Goldman Sachs Inc. announced that its fourth-quarter net profit declined by 7.1% due to decreased revenue from its trading and investment banking operations.
Still, the results revealed by the bank were better than what analysts initially had projected. According to the companys statement, net income fell from $2.33 billion, or $4.60 per share, a year ago to $2.17 billion, or $4.38 per share, however topping analysts estimates of $4.32 a share.
The lender also reported a 12% decline in revenue, which fell to $7.69 billion. Still, the numbers were better than forecasts of $7.64 billion.
One of the analysts, who work at Oppenheimer & Co. – Chris Kotowski – shared for Bloomberg before the official announcement of the results: “Trading has been pervasively weak. There’s going to be ongoing pressure on all these businesses until it gets right-sized and makes a decent return.”
Goldman revealed that its revenue generated from its fixed-income, currency and commodity trading operations amounted to $1.16 billion. This marked a 31% decline from the result posted a year ago, excluding accounting adjustments and a one-time gain over the same period in 2013. The result compared to analysts projections ranging between $1.55 and $1.65 billion.
Goldman is not the first US bank, which reports a decline of its profit and revenue. The three biggest banks in the US – JPMorgan Chase & Co., Bank of America Corp. and Citigroup Inc. – revealed their worst combined quarterly trading revenue in four years. The decline is believed to largely be a result of a 23% decline in fixed-income, currencies and commodities.
Harvey Schwartz, Goldmans CFO, said that losses tied to a loan to the Portuguese Banco Espírito Santo SA had added to the decrease in credit-trading revenue.
Starting this year and looking ahead, the markets got off in a bumpy start, exacerbated by the SNBs move to remove a cap against the euro, which shocked the financial markets. Mr. Schwartz said the Swiss francs wide swings were “immaterial” to Goldman.

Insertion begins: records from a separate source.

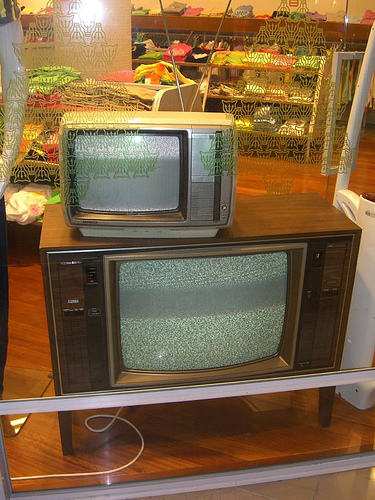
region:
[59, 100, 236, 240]
Small tan box tv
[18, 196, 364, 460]
Large older brown tv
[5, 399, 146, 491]
White cord on the ground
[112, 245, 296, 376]
Grey and white screen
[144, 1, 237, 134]
Silver antenna on tv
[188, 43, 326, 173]
Brown shelf with toys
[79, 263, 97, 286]
Black control panel on tv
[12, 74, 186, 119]
Clothes on top of shelf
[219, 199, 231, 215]
Silver power button on tv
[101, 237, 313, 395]
Brown trim of tv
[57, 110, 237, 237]
A silver television on top of larger tv.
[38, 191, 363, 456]
A brown television sitting on floor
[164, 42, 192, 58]
A pink tee shirt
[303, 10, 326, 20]
A purple shirt on shelf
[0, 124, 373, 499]
A wooden floor in clothing store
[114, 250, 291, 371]
A large television screen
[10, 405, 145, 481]
A white cord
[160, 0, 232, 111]
metal rabbit ear antena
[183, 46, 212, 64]
A black tee shirt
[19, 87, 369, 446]
two old television sets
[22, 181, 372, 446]
a television set encased in wood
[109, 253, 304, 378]
there is static on the screen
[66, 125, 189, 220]
this screen has static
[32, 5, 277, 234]
this tv has an antenna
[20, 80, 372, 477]
the televisions are in a store display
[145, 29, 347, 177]
a rack of tee shirts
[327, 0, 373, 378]
a store security detector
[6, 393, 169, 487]
the white power cord to a tv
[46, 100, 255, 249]
this TV is grey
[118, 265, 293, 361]
a television screen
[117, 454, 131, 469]
a white cord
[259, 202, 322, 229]
the top of the television is brown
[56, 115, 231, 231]
a television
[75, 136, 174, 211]
a television screen is grey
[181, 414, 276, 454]
the floor is wooden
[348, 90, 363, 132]
a pole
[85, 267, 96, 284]
buttons on the television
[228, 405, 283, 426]
a shadow on the floor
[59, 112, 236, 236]
tv on top of tv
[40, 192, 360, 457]
tv underneath silver tv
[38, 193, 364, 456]
large tv is brown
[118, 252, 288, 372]
snow on screen of tv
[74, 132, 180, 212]
snow on screen of tv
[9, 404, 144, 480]
white cord under tv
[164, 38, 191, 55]
folded pink shirt on shelf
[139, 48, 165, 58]
folded green shirt on shelf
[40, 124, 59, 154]
folded red shirt on shelf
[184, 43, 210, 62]
folded black shirt on shelf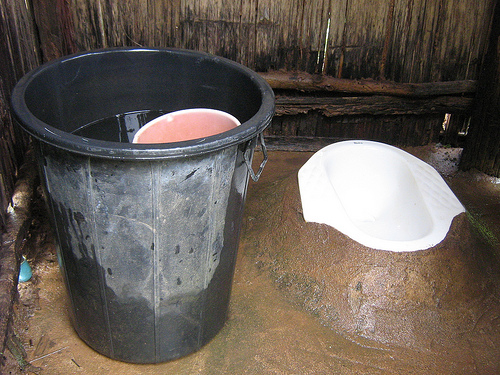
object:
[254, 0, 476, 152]
wood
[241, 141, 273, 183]
handle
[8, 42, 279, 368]
garbage can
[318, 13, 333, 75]
crack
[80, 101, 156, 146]
water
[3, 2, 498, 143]
rotten wood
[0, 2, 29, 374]
rotten wood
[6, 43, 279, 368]
bucket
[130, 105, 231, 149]
object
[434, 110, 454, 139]
hole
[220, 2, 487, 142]
wall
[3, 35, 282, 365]
garbage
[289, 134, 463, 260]
hole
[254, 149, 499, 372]
ground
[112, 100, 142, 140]
reflection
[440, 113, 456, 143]
crack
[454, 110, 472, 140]
crack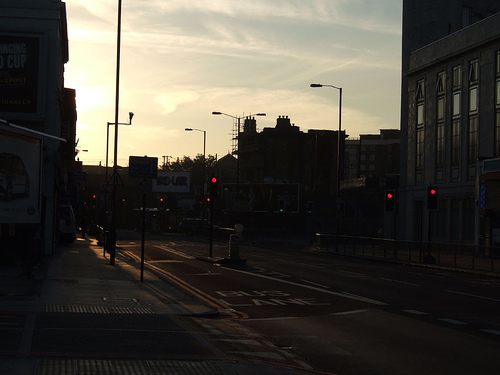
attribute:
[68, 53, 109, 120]
sun setting — bright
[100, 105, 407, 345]
tall street — off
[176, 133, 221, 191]
leaves — green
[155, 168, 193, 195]
sign — large, white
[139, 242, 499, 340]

Meanwhile, Chief Executive Lloyd Blankfein said in a statement: “Looking ahead, we see evidence of a continued pick up in momentum for the global economy that will improve the opportunity set for 2015.”
Goldman Sachs Inc. closed 0.71% lower on Friday in New York at $177.23 per share, marking a one-year change of +1.18%. The lender is valued at $77.19 billion. According to CNN Money, the 23 analysts offering 12-month price forecasts for Goldman Sachs have a median target of $190.00, with a high estimate of $225.00 and a low estimate of $138.00. The median estimate represents a +7.21% increase from the last price of $177.23.